In its Third Report on Austria, the European Commission against Racism and Intolerance (ECRI) notes that “while it welcomes the determination in countering racist behavior coming from these [extremist] groups, ECRI stresses that such behavior in Austria is not the exclusive resort of these groups and that legislation should be geared towards pursuing all types of racist behavior effectively.”
Bias as an Express General Aggravating Factor
The Criminal Code of Austria contains provisions that expressly enable the xenophobic or racist bias motives of the offender to be taken into account by the courts as an aggravating circumstance when sentencing.
Section 33.5 deals with cases in which the offender acted out of “racist, xenophobic or other particularly reprehensible motives,” considering those motives to be aggravating circumstances that could entail enhanced penalties.
With regard to these provisions, ECRI recommended in particular that official statistics “cover the use made by the courts of Section 33.5 of the Criminal Code.”
While observing at the time the report was written that statistical data on the implementation of Section 33.5 of the Criminal Code are not yet collected, ECRI notes that Austrian authorities said that in following up ECRI’s 2004 recommendation, “they have instructed all public prosecutor’s offices to explicitly report on all offences related to racism and xenophobia (including the application of Section 33.5 of the Criminal Code) in their annual observation report.”

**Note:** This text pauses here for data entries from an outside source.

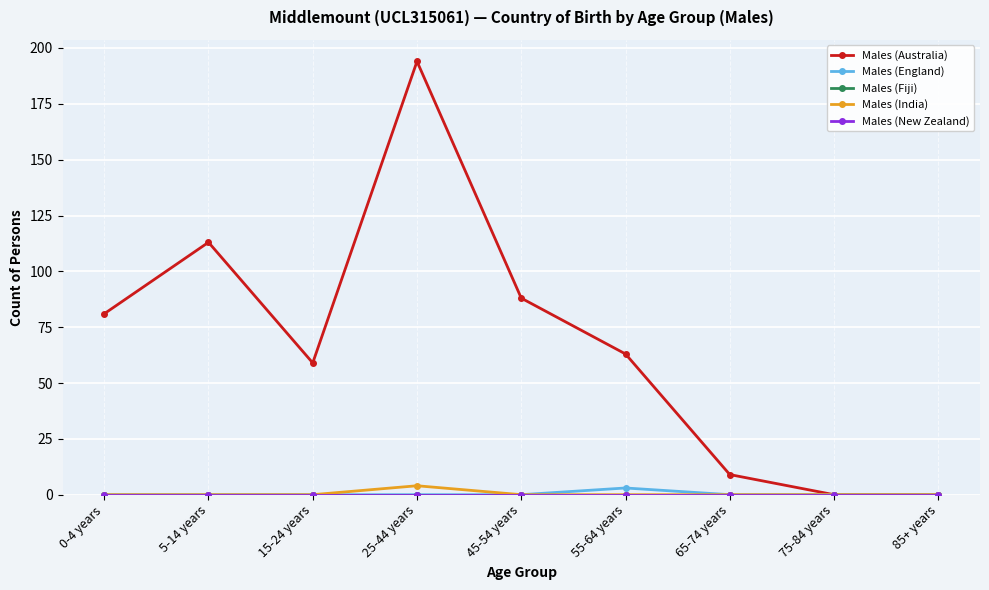

Is this an area chart (filled region under the line)?

No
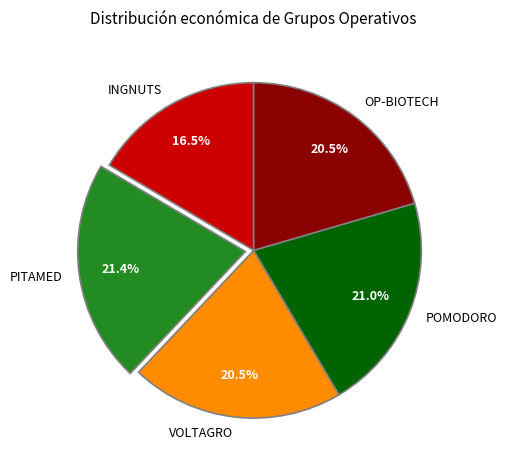

Combined, what portion of the pie is OP-BIOTECH and POMODORO?

41.5%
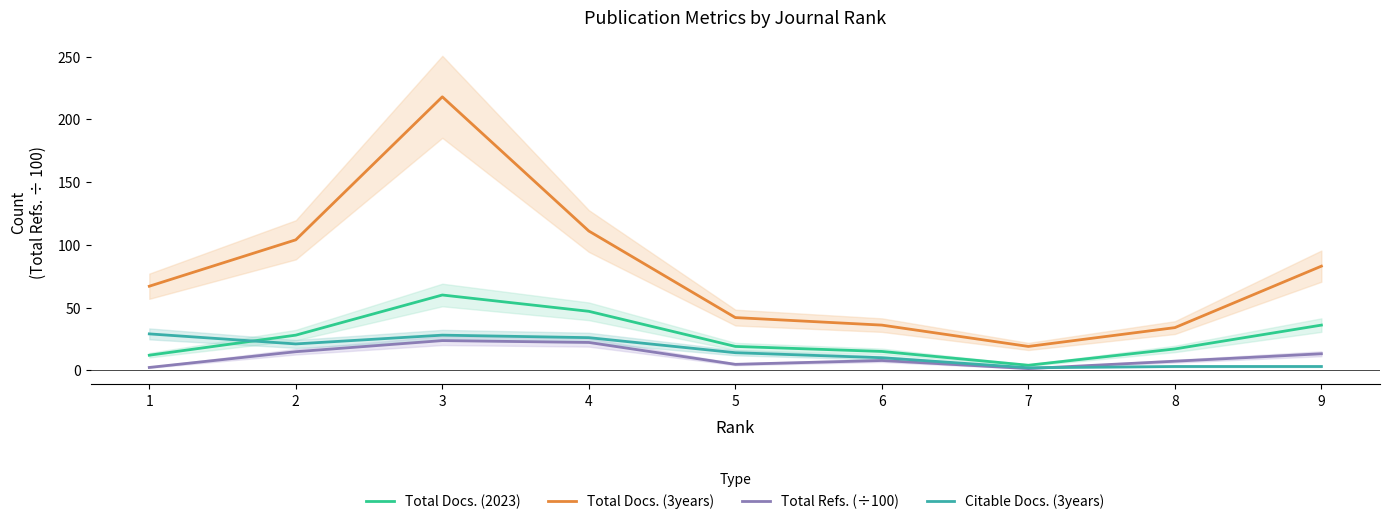

What is the value of the Citable Docs. (3years) point at the 9th from the left?

3.0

 EUMC, RAXEN Report on Austria, 2002, page 22: http://eumc.europa.eu/eumc/material/pub/RAXEN/4/RV/CS-RV-NR-AT.pdf
 ECRI, “Third Report on Austria,” adopted on June 25, 2004 and published on February 15, 2005, para. 13.
 OSCE/ODIHR, “Austria: Hate Crimes,” Legislationline, http://www.legislationline.org/?tid=218&jid=5&less=false.
 ECRI, “Third Report on Austria,” para. 15.